「食べるということこそ、生きること」。 『食』への関心と共感は、世界共通!

現在開催中の第33回モントリオール世界映画祭<ドキュメンタリー・オブ・ザ・ワールド部門>に出品中の浅野忠信、UAらが出演する映画『eatrip (イートリップ)』が現地で上映され、大絶賛を受けました!

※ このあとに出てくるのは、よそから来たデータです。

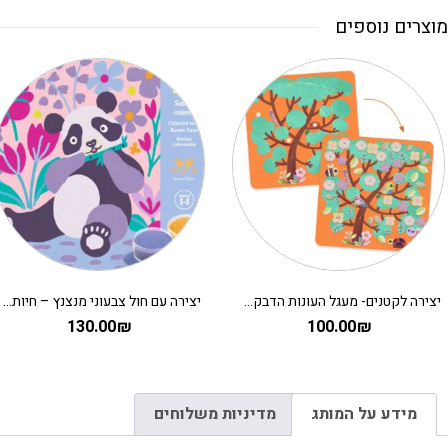
מוצרים נוספים
יצירה לקטנים- מעגל העונות הדבקה DJECO
יצירה עם חול צבעוני מנצנץ – חיות מתוקות DJECO
130.00
₪
100.00
₪
מידע על המותג
מדיניות משלוחים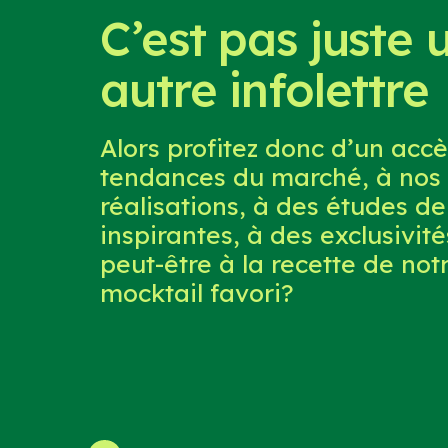
C’est pas juste 
autre infolettre
Alors profitez donc d’un accè
tendances du marché, à nos 
réalisations, à des études de
inspirantes, à des exclusivités
peut-être à la recette de not
mocktail favori?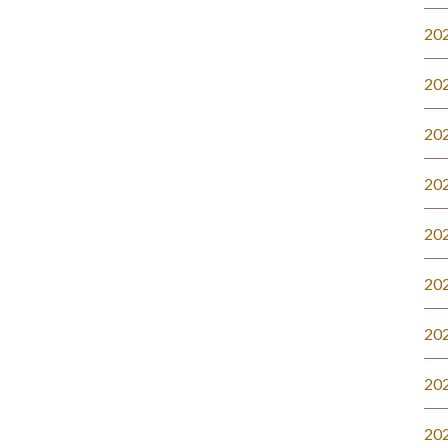
20
20
20
20
20
20
20
20
20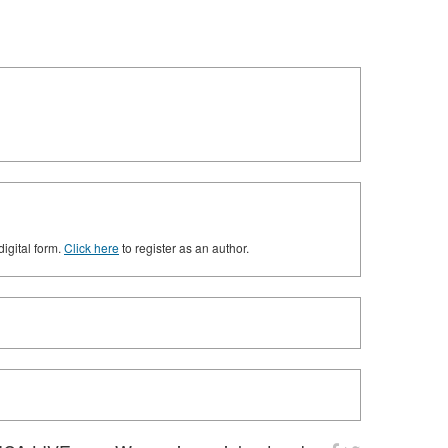
digital form.
Click here
to register as an author.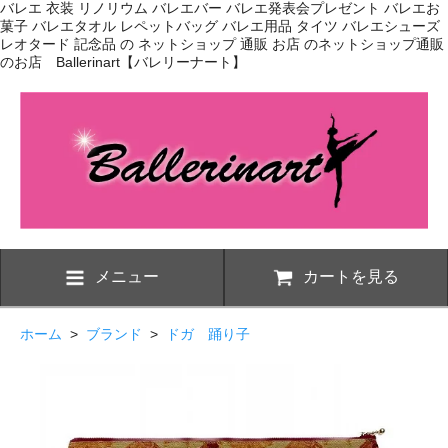
バレエ 衣装 リノリウム バレエバー バレエ発表会プレゼント バレエお
菓子 バレエタオル レペットバッグ バレエ用品 タイツ バレエシューズ
レオタード 記念品 の ネットショップ 通販 お店 のネットショップ通販
のお店 Ballerinart【バレリーナート】
メニュー
カートを見る
ホーム
>
ブランド
>
ドガ 踊り子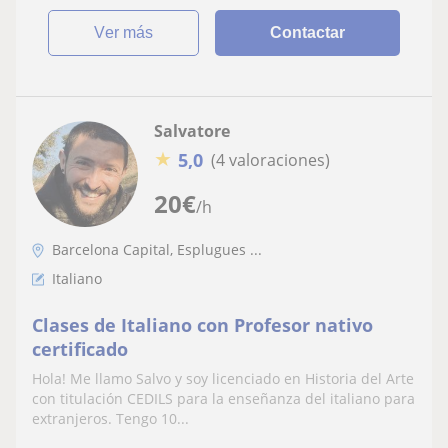
ver más
Contactar
Salvatore
★
5,0
(4 valoraciones)
20
€
/h
Barcelona Capital, Esplugues ...
Italiano
Clases de Italiano con Profesor nativo
certificado
Hola! Me llamo Salvo y soy licenciado en Historia del Arte
con titulación CEDILS para la enseñanza del italiano para
extranjeros. Tengo 10...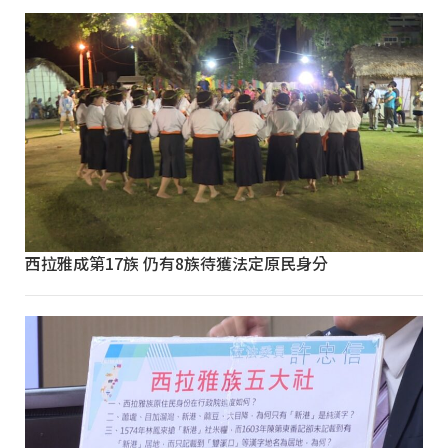
西拉雅成第17族 仍有8族待獲法定原民身分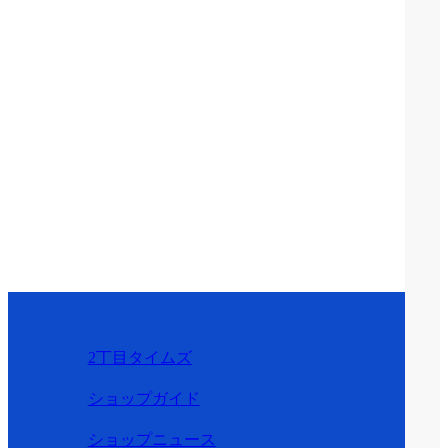
2丁目タイムズ
ショップガイド
ショップニュース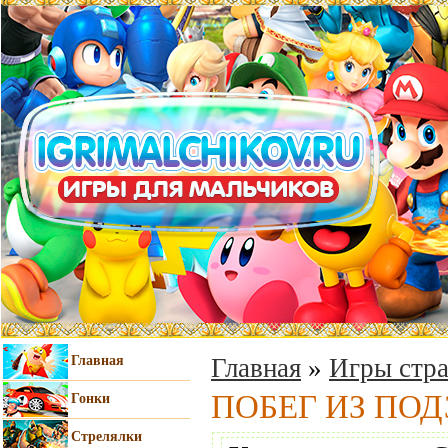
Главная
Главная
»
Игры стра
ПОБЕГ ИЗ ПО
Гонки
Стрелялки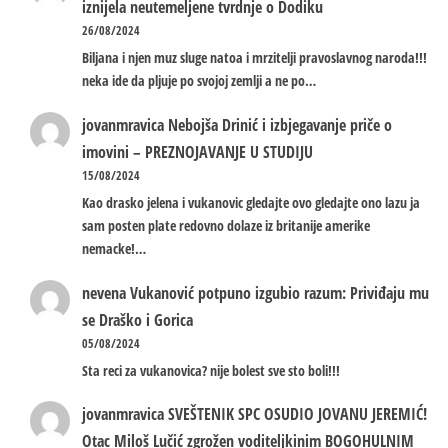
iznijela neutemeljene tvrdnje o Dodiku
26/08/2024
Biljana i njen muz sluge natoa i mrzitelji pravoslavnog naroda!!!
neka ide da pljuje po svojoj zemlji a ne po…
jovanmravica
Nebojša Drinić i izbjegavanje priče o
imovini – PREZNOJAVANJE U STUDIJU
15/08/2024
Kao drasko jelena i vukanovic gledajte ovo gledajte ono lazu ja
sam posten plate redovno dolaze iz britanije amerike
nemacke!…
nevena
Vukanović potpuno izgubio razum: Priviđaju mu
se Draško i Gorica
05/08/2024
Sta reci za vukanovica? nije bolest sve sto boli!!!
jovanmravica
SVEŠTENIK SPC OSUDIO JOVANU JEREMIĆ!
Otac Miloš Lučić zgrožen voditeljkinim BOGOHULNIM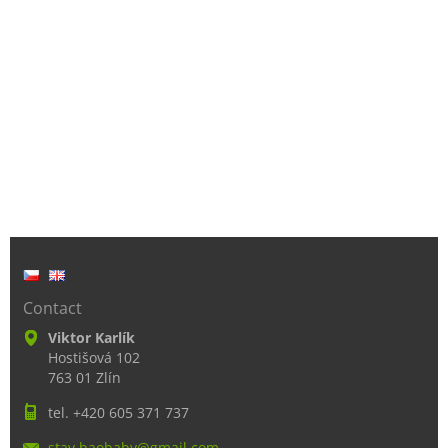
Contact
Viktor Karlík
Hostišová 102
763 01 Zlín
tel. +420 605 371 737
stav.bao
baby@gma
il.com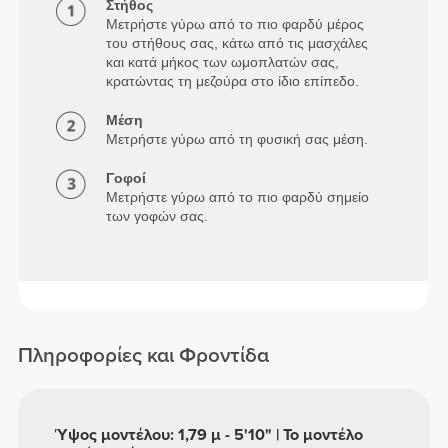
Στήθος
Μετρήστε γύρω από το πιο φαρδύ μέρος
του στήθους σας, κάτω από τις μασχάλες
και κατά μήκος των ωμοπλατών σας,
κρατώντας τη μεζούρα στο ίδιο επίπεδο.
Μέση
Μετρήστε γύρω από τη φυσική σας μέση.
Γοφοί
Μετρήστε γύρω από το πιο φαρδύ σημείο
των γοφών σας.
Πληροφορίες και Φροντίδα
Ύψος μοντέλου: 1,79 μ - 5'10" | Το μοντέλο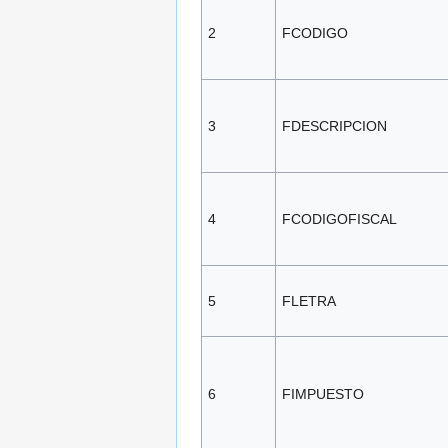
2
FCODIGO
3
FDESCRIPCION
4
FCODIGOFISCAL
5
FLETRA
6
FIMPUESTO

8月29日会場のカルチェ・ラタンには、土曜日の朝、しかも雨という悪条件のなか入場前から長蛇の列が出来、
監督の野村友里自らが食材をコーディネートした色鮮やかなポスター・デザインの素晴らしさに感嘆の声があがった。満席の観客を前に野村友里監督が「本業は料理ですが、モントリオールは食がとてもおいしい街と聞いています。このドキュメンタリーは、日本で撮影しましたが、きっとみなさんの周りにいる方たちに置き換えてみることができると思います。私がなにかを伝えたいということよりも、一緒になにかを感じてもらえれば嬉しいです」と挨拶。上映中は、ひとりの退場者も出ず、観客はスクリーンに釘付けとなり、息をひそめて一生懸命字幕を読んでいた。浅野忠信、UA、内田也哉子らをはじめ、バレエダンサー、ミュージシャン、イラストレーター、自給自足をめざす主婦などなど年齢も職業も様々な人々に食についての問いを投げかける本作で、特に鰹節問屋のおばあちゃんの鰹節をおしゃぶり代りにする話や、池上本門寺のご住職の親しみやすく説得力のあるお話には、関心が集まっていた。本作に出てくるお茶室でのやりとりや、ご住職のお話など、海外からみれば形式や格式を重んじる日本の独自文化が、実は生活に根ざしたものであることに、フランスの食文化の強い影響を受けているモントリオールの観客も新鮮さを感じ、大きな感酩を受けている様子だった。上映後には、監督に駆け寄り「ありがとう!」と伝える人がたくさんいて、“食”というこの映画のテーマが、万国共通の気持ちや言葉となって多くの方々に伝わったことが証明された。 日本では、食糧問題など食についてのタブーが描かれるドキュメンタリー映画の公開が多い中、食を通じてシンプルに生きることの素晴らしさを伝える本作が、多くの人々の心に届き、監督とのQ&Aの慣例がないモントリオールでQ&Aが2回の上映でともに行われたことも異例のことである。

<野村友里監督の上映後のコメント>
「料理や音楽って、手を伸ばしたときに、さっとその手をつないでくれるような、身近な存在なんだという共通感覚を、海外の人と持てたのが嬉しかった。個人主義と言われている外国人でも、I think…ではなくて、We think….といった感覚を共有できたのが、一番の収穫です。人に対しての希望が持てました」

〝人″ と〝食″がつながる美しい瞬間の記録 『eatrip (イートリップ)』
フードクリエイティブ・チーム「eatrip」を主宰し、テレビ、ラジオ、雑誌などで幅広く活躍するフードディレクター野村友里が初めて監督した本作は、食のプロである異業種監督と、映画制作のプロ集団・青山組常連スタッフたちとのコラボレーションにより全編フィルム撮影を敢行しました。誰もが共有できる“食べる“ということを通して、複雑な時代をシンプルに生きる人達と出会い、生きるということを知るための旅で年齢や職業、環境を問わず、毎日を生き生きと生きる人々の“食“との向き合い方についてのインタビューを通して、過去と未来をつないでいる今の時代性や日々の生活を描き、 “人“と“食“とがつながるはかなくも尊い瞬間を見つめています。